Thanks again for writing this. The biggest shift I’ve seen while building agent-inspect is that agent debugging stops being event debugging and starts becoming workflow debugging. The difficult part is rarely “did the API call fail?” — it is reconstructing the branching decisions, retries, context transitions, and coordination path that led to the final behavior. I especially appreciate the local-first framing because many developers do not want to deploy an entire observability platform just to understand one failing run during development. Really thoughtful explanation of the execution-tree model.
Thanks for sharing! Execution trees are definitely the right direction for Multi-Agent debugging.
Flat logs hide the most important part of the system: responsibility flow.
In Multi-Agent Systems (MAS), I think every node in the execution tree should answer:
That last distinction matters a lot. In Agent Systems, the model's summary and the runtime's evidence can diverge.
Execution trees become much more valuable when they show both: the reasoning path and the proof path.
Flat logs -> execution trees is exactly the right upgrade, and it's the single biggest quality-of-life win in multi-agent debugging. With one agent a linear log is fine; with many agents handing off and spawning sub-tasks, a flat log is unreadable - you can't tell which agent did what, in what order, or which parent call a failure belongs to. A tree (parent -> child spans, who called whom, inputs/outputs at each node) turns "something broke somewhere" into "agent C failed on this input, called by B." That structure is the difference between debuggable and a black box.
The thing I'd add as the natural next step: once you have the tree, attach cost and verification status to each node - then the same view that debugs failures also shows you where tokens go and which step's output wasn't validated.
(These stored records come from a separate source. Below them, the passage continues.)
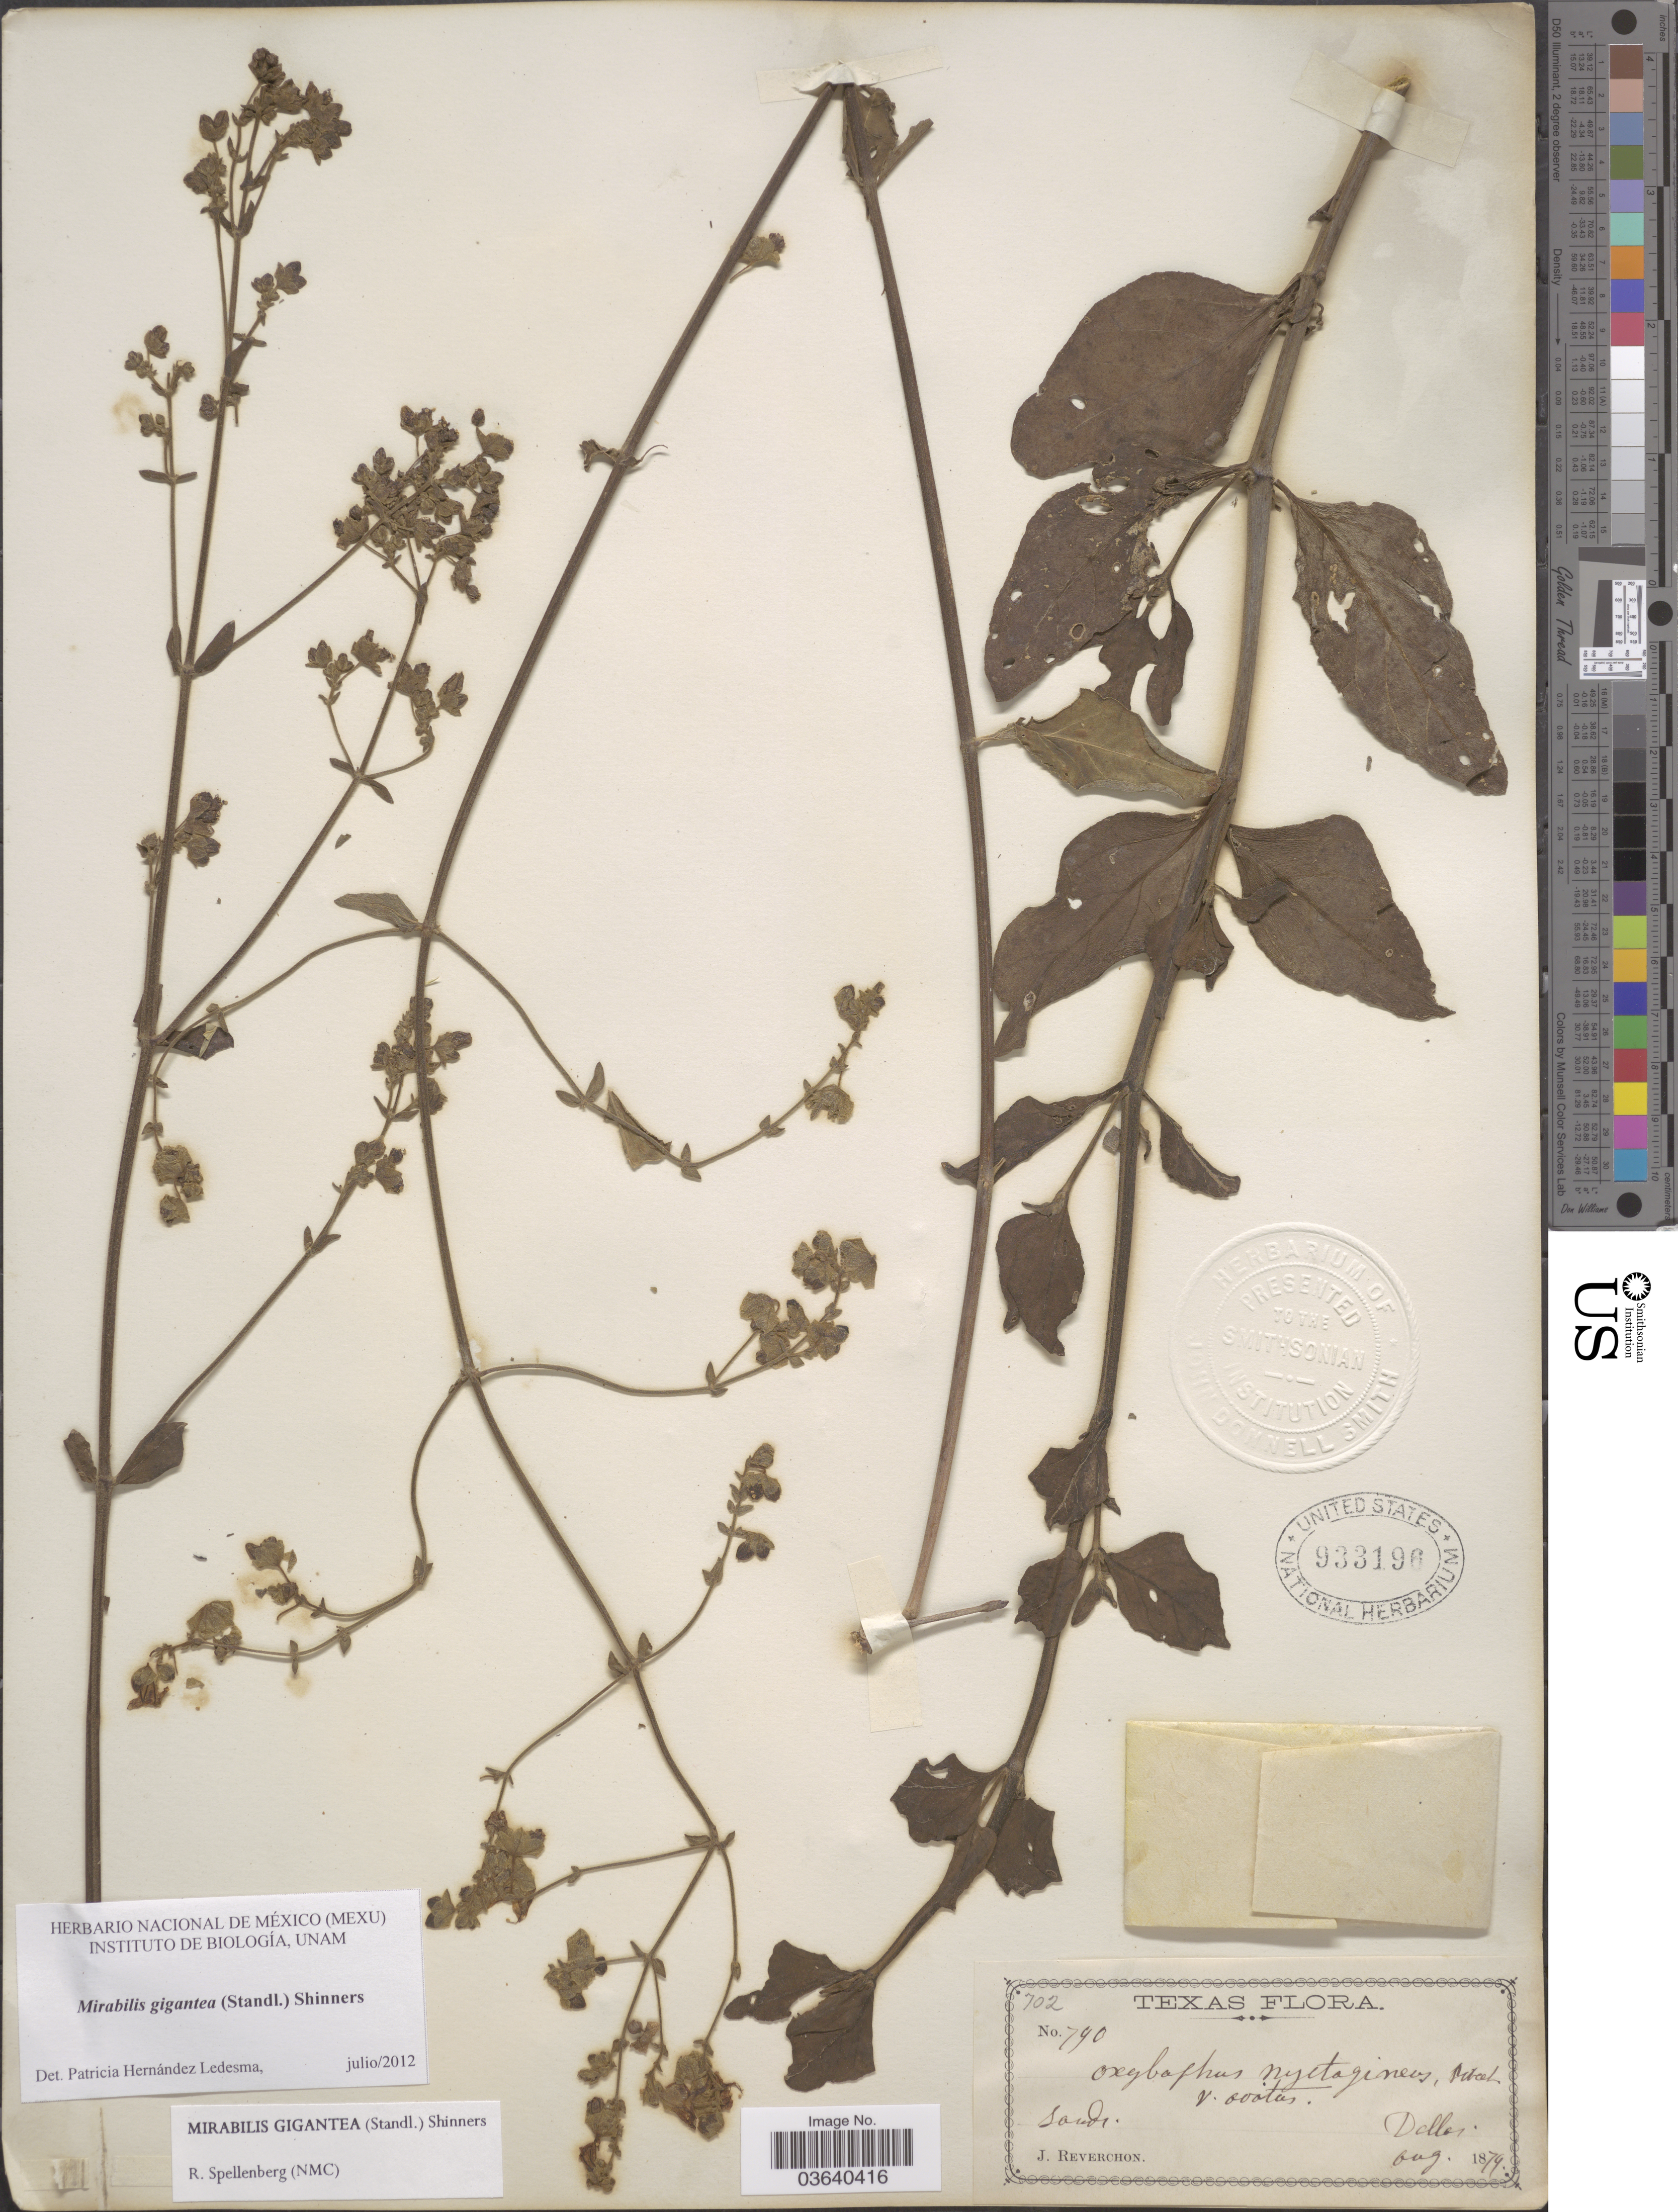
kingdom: Plantae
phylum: Tracheophyta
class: Magnoliopsida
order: Caryophyllales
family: Nyctaginaceae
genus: Mirabilis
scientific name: Mirabilis gigantea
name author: (Standl.) Shinners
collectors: J. Reverchon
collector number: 790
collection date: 1879-08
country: United States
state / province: Texas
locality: Dallas.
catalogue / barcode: US 933196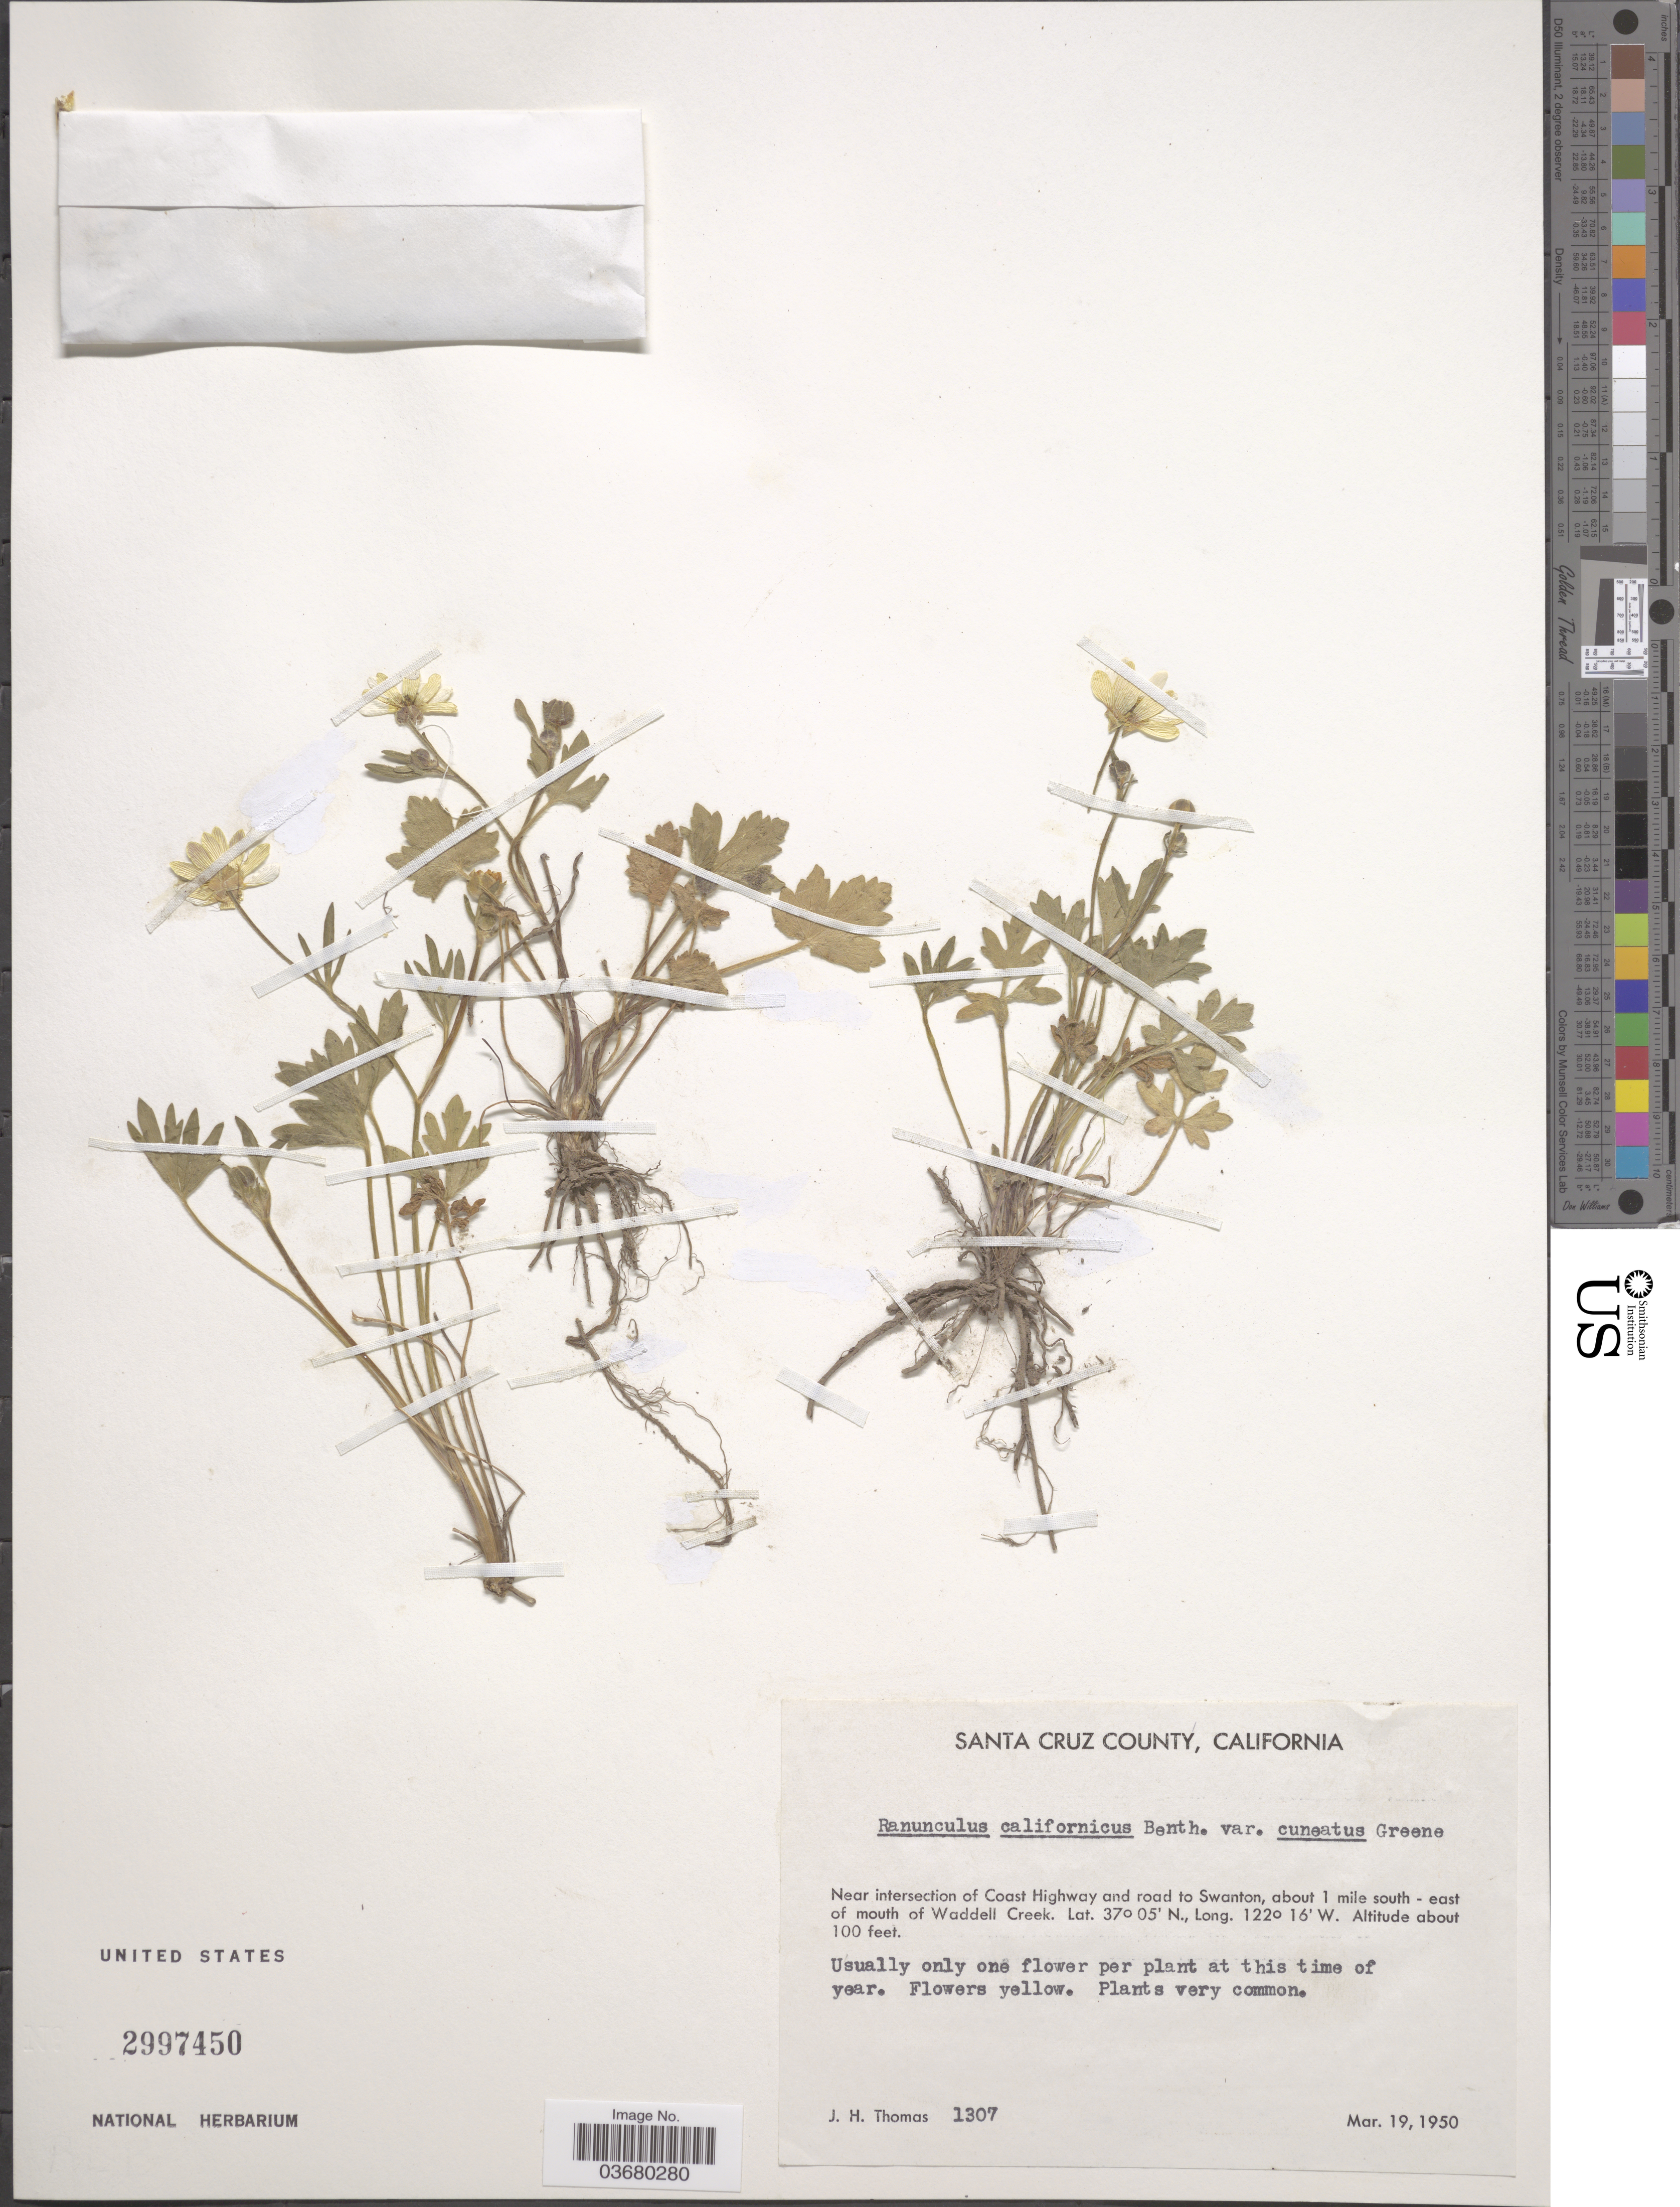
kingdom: Plantae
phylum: Tracheophyta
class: Magnoliopsida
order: Ranunculales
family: Ranunculaceae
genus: Ranunculus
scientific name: Ranunculus californicus var. cuneatus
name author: Greene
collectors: J. H. Thomas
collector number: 1307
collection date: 1950-03-19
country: United States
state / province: California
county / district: Santa Cruz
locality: Santa Cruz County. Near intersection of Coast Highway and road to Swanton, about 1 mile south - east of mouth of Waddell Creek.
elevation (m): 30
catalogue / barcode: US 2997450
Execution tree as the unified observability primitive. That's how I lean on it in Moonshift (a multi-agent pipeline that ships a prompt to a deployed SaaS) - per-node events (cost, status, gate result) on the tree are how a multi-agent build stays both debuggable and ~$3 flat. Excellent, practical post - this is the infra people underbuild until they're drowning in flat logs. Are you attaching per-node cost/timing to the tree yet, or is it currently focused on the call structure? The cost overlay is a killer addition.